Mir liegen tausend Sachen auf der Zunge. Aber ich weiß, dass es wieder Ärger gibt, wenn ich sie poste. Die Schlussfolgerung wäre, die Klappe zu halten. Aber genau deshalb habe ich mit der Bloggerei angefangen: Um irgendwo den Dreck loszuwerden, über den ich mich ärgere, den ich aber nicht laut sagen sollte. Wenn ich mir nun auch auf diesen Seiten selbst den Mund verbiete, haben sie keinen Sinn mehr. Deshalb bin ich weg. Irgendwo anders. Wer mich finden will, wird mich finden. Wen ich nicht verlieren will, werde ich über meine neue Bleibe informieren, sobald ich mich eingerichtet habe. Und tschüss.

Könnte bitte

...irgendjemand RTL mal verbieten, diese blöden Fragen in die Gewinnspiele zu packen. Das ist ja eine Zumutung!

England hat keine Chance

Die meistüberschätzte Mannschaft dieser WM wird nach dem Viertelfinale heimfahren. Es ist völlig egal, ob die Portugiesen die Kiste heimbringen oder ob wir eine weitere Runde Fans in hässlichen orangefarbenen Aufzügen ertragen müssen. Ähm, also um das kurz klarzustellen: Ich mag Holländer. Wenn sie nicht gerade gegen uns gewinnen, mag ich sie sogar beim Fußball ("uns" meint in diesem Fall sowohl Deutschland als auch Italien). Ich mag den niederländischen Stil, schaue unheimlich gern deren Spiele. Aber im Grunde meines Herzens gehöre ich eben doch an die Nordseite des Mittelmeeres. Deshalb werde ich im Zweifel halt immer eher für Italien, Spanien, Portugal oder Griechenland halten. Aber eigentlich gönn ich es Beiden.
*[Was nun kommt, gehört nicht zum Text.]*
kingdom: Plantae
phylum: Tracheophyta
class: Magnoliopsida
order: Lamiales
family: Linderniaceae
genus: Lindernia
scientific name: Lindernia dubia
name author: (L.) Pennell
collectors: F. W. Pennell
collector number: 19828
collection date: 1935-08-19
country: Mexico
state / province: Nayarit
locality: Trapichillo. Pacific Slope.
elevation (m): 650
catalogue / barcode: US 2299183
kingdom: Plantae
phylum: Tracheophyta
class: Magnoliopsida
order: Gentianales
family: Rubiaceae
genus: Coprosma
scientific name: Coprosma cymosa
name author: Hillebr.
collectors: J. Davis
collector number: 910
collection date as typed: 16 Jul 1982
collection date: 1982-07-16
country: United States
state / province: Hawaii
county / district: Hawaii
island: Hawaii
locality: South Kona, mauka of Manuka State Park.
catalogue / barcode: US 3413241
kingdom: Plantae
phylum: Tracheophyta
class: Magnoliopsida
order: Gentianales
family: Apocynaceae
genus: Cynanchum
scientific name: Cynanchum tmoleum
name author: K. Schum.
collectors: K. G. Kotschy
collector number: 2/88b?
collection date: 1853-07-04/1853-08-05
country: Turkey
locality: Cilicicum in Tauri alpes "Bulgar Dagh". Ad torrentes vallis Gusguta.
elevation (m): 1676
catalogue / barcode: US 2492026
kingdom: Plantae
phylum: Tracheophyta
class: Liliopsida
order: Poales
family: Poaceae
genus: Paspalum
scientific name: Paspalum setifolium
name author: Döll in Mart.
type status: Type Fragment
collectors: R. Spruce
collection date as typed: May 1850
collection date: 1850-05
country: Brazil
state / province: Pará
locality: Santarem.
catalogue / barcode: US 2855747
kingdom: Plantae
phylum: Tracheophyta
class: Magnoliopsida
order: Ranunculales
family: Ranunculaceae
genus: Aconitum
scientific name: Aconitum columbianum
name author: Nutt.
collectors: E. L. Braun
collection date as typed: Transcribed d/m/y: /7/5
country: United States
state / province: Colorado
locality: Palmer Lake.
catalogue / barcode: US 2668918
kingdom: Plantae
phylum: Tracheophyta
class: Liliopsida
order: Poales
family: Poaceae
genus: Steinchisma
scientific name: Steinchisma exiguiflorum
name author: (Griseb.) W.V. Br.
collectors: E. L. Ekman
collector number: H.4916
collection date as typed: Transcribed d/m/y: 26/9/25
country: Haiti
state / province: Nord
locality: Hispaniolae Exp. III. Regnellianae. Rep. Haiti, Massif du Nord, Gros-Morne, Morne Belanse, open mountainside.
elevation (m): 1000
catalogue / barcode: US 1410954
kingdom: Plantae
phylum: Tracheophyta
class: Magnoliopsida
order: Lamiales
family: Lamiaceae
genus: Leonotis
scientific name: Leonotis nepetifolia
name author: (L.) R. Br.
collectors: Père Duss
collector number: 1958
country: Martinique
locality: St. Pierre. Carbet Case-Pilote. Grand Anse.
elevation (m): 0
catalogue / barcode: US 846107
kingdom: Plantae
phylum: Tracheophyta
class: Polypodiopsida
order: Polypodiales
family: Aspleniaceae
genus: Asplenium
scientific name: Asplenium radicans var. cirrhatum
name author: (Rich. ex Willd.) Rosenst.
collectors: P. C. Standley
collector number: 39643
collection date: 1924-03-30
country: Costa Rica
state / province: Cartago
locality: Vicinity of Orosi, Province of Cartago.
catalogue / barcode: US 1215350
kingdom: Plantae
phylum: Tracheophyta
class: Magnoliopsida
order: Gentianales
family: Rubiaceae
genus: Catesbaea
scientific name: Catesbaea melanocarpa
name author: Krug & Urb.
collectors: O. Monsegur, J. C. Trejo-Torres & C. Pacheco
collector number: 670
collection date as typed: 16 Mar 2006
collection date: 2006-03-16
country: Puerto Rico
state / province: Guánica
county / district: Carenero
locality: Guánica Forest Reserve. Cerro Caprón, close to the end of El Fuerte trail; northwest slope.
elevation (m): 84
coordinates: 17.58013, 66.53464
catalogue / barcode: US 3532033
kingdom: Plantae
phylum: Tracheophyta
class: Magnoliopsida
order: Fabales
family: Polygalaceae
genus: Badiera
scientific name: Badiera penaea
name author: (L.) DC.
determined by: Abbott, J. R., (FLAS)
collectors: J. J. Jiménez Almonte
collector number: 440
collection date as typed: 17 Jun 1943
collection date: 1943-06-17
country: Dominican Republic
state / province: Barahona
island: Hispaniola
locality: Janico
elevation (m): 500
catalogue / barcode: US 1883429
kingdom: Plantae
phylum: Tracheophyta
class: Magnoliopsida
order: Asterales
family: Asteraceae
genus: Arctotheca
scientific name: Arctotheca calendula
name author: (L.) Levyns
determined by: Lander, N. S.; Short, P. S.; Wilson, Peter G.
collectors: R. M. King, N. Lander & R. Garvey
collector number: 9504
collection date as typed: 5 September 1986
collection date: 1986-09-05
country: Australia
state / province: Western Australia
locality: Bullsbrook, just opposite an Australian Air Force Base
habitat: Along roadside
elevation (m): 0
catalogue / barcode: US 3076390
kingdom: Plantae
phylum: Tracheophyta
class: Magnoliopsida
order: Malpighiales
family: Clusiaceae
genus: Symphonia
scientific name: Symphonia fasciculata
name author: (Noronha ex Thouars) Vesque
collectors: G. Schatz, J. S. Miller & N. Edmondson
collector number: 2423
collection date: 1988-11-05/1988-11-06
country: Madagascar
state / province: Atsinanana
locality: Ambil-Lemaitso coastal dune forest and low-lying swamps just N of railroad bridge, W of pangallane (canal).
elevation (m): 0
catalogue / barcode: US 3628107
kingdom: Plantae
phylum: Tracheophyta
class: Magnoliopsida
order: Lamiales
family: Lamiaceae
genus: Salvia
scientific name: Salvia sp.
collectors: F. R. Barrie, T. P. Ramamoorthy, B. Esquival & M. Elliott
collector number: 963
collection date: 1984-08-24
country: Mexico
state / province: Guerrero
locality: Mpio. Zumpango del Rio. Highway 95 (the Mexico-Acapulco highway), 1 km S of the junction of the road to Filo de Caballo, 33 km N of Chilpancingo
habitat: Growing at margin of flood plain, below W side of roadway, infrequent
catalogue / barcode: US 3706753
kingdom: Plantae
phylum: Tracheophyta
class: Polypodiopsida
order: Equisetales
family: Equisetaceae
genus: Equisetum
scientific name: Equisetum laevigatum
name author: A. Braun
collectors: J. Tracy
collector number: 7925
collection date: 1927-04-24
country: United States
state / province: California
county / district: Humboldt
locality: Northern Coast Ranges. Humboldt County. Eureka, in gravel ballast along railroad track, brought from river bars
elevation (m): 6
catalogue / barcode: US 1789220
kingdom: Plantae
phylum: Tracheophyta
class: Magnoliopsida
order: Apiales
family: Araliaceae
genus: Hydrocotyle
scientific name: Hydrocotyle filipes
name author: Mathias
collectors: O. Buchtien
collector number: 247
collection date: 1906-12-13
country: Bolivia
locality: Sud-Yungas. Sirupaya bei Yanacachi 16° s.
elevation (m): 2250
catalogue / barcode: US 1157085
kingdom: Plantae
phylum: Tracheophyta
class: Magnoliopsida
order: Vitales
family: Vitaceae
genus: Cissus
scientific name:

Aber nochmal: England wird untergehen. Gnadenlos. Schon das zweite Mal haben die ein Spiel nur deshalb gewonnen, weil Beckham einen blöden Freistoß versenkt hat. Denn ich lasse mir von niemandem was von einer überwältigenden Feldüberlegenheit der Engländer erzählen. Die spielen so wie meine Londoner Jungs arbeiten: große Bugwelle, viel Getue, aber massive Schwächen in den Bereichen Konzept, Plan und Struktur. Wobei ich nicht mal glaube, dass Eriksson dran schuld ist. Ist aber auch egal. Es bleibt dabei: die Engländer fahren heim.

Der beste aller Männer

Eigentlich verwende ich diese Bezeichnung ja nur für den aktuellen Lebensabschnittsgefährten. Ist wohl Wunschdenken, dass ich das neuerdings mit ihm in Verbindung bringe. Dann beiße ich mir immer auf die Zunge. Denn derartige Schlüsse trotz eines gemeinsamen Wochenendes (das erste nach 1 Jahr und 2 Monaten, die wir uns kennen) zu ziehen, wäre völlig abwegig. Ich werde wohl langsam sehr wunderlich. Wie das eben passiert mit diesen Karrierefrauen, die Ewigkeiten keine Beziehung mehr hatten. Tja, *schulterzuck*, so ist das eben...

Was wäre sonst noch zu sagen? Nur das:

Notti magiche
inseguendo un gol
sotto il cielo
di un estate italiana

E negli occhio tuoi
voglia di vincere.....................

Donnerstag, 22. Juni 2006

Grüne Augen,...

...grüner Rasen, guter Fußball und kühles Bier.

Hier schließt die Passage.